**YOUR TASK**
Render the whole listing below as a Markdown table with the columns Row and Listing line. Number each row, and leave out blank lines and the pictures.

»»

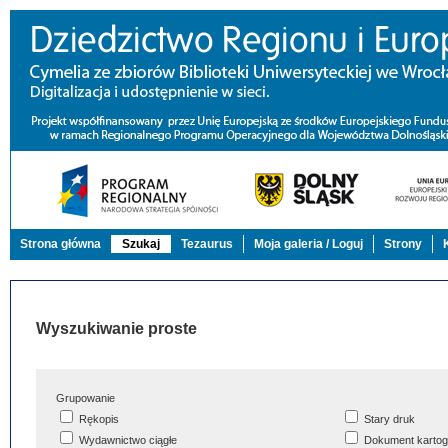
Strona główna
Szukaj
Tezaurus
Moja galeria / Loguj
Strony
Wyszukiwanie proste
Grupowanie
Rękopis
Stary druk
Wydawnictwo ciągłe
Dokument kartog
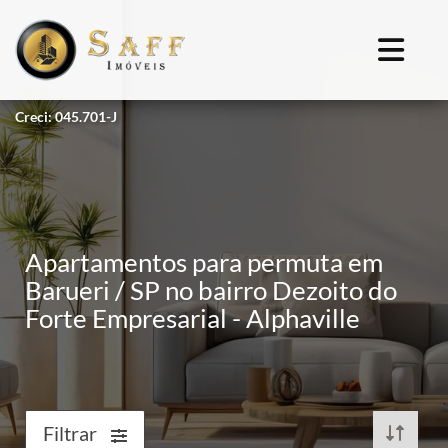
Creci: 045.701-J
Apartamentos para permuta em
Barueri / SP no bairro Dezoito do
Forte Empresarial - Alphaville
Filtrar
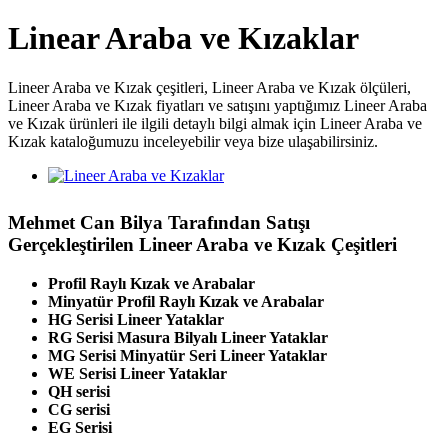
Linear Araba ve Kızaklar
Lineer Araba ve Kızak çeşitleri, Lineer Araba ve Kızak ölçüleri,
Lineer Araba ve Kızak fiyatları ve satışını yaptığımız Lineer Araba
ve Kızak ürünleri ile ilgili detaylı bilgi almak için Lineer Araba ve
Kızak kataloğumuzu inceleyebilir veya bize ulaşabilirsiniz.
Mehmet Can Bilya Tarafından Satışı
Gerçekleştirilen Lineer Araba ve Kızak Çeşitleri
Profil Raylı Kızak ve Arabalar
Minyatür Profil Raylı Kızak ve Arabalar
HG Serisi Lineer Yataklar
RG Serisi Masura Bilyalı Lineer Yataklar
MG Serisi Minyatür Seri Lineer Yataklar
WE Serisi Lineer Yataklar
QH serisi
CG serisi
EG Serisi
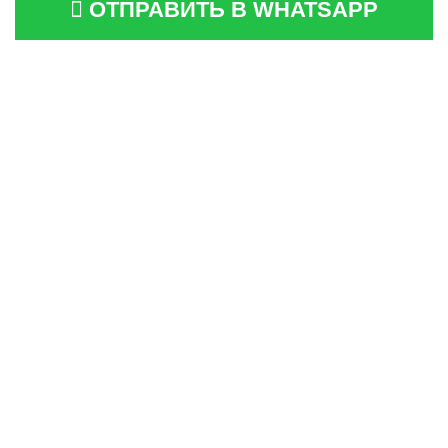
ОТПРАВИТЬ В WHATSAPP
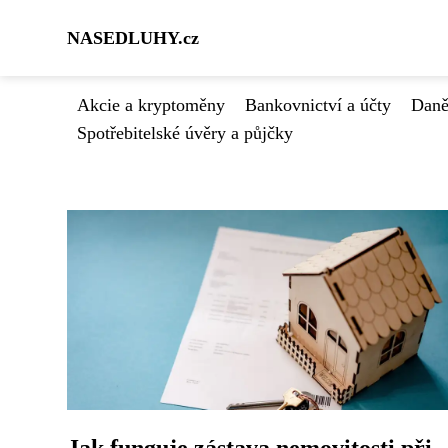
NASEDLUHY.cz
Akcie a kryptoměny
Bankovnictví a účty
Daně
Spotřebitelské úvěry a půjčky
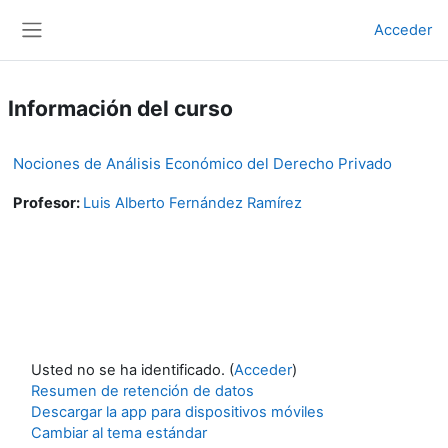
Salta al contenido principal
Acceder
Panel lateral
Información del curso
Nociones de Análisis Económico del Derecho Privado
Profesor:
Luis Alberto Fernández Ramírez
Usted no se ha identificado. (
Acceder
)
Resumen de retención de datos
Descargar la app para dispositivos móviles
Cambiar al tema estándar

««

**TASK OUTPUT**
| Row | Listing line |
|---|---|
| 1 | Strona główna |
| 2 | Szukaj |
| 3 | Tezaurus |
| 4 | Moja galeria / Loguj |
| 5 | Strony |
| 6 | Wyszukiwanie proste |
| 7 | Grupowanie |
| 8 | Rękopis |
| 9 | Stary druk |
| 10 | Wydawnictwo ciągłe |
| 11 | Dokument kartog |
| 12 | Creci: 045.701-J |
| 13 | Apartamentos para permuta em |
| 14 | Barueri / SP no bairro Dezoito do |
| 15 | Forte Empresarial - Alphaville |
| 16 | Filtrar |
| 17 | Linear Araba ve Kızaklar |
| 18 | Lineer Araba ve Kızak çeşitleri, Lineer Araba ve Kızak ölçüleri, |
| 19 | Lineer Araba ve Kızak fiyatları ve satışını yaptığımız Lineer Araba |
| 20 | ve Kızak ürünleri ile ilgili detaylı bilgi almak için Lineer Araba ve |
| 21 | Kızak kataloğumuzu inceleyebilir veya bize ulaşabilirsiniz. |
| 22 | Mehmet Can Bilya Tarafından Satışı |
| 23 | Gerçekleştirilen Lineer Araba ve Kızak Çeşitleri |
| 24 | Profil Raylı Kızak ve Arabalar |
| 25 | Minyatür Profil Raylı Kızak ve Arabalar |
| 26 | HG Serisi Lineer Yataklar |
| 27 | RG Serisi Masura Bilyalı Lineer Yataklar |
| 28 | MG Serisi Minyatür Seri Lineer Yataklar |
| 29 | WE Serisi Lineer Yataklar |
| 30 | QH serisi |
| 31 | CG serisi |
| 32 | EG Serisi |
| 33 | ОТПРАВИТЬ В WHATSAPP |
| 34 | NASEDLUHY.cz |
| 35 | Akcie a kryptoměny |
| 36 | Bankovnictví a účty |
| 37 | Daně |
| 38 | Spotřebitelské úvěry a půjčky |
| 39 | Salta al contenido principal |
| 40 | Acceder |
| 41 | Panel lateral |
| 42 | Información del curso |
| 43 | Nociones de Análisis Económico del Derecho Privado |
| 44 | Profesor: |
| 45 | Luis Alberto Fernández Ramírez |
| 46 | Usted no se ha identificado. ( |
| 47 | Acceder |
| 48 | ) |
| 49 | Resumen de retención de datos |
| 50 | Descargar la app para dispositivos móviles |
| 51 | Cambiar al tema estándar |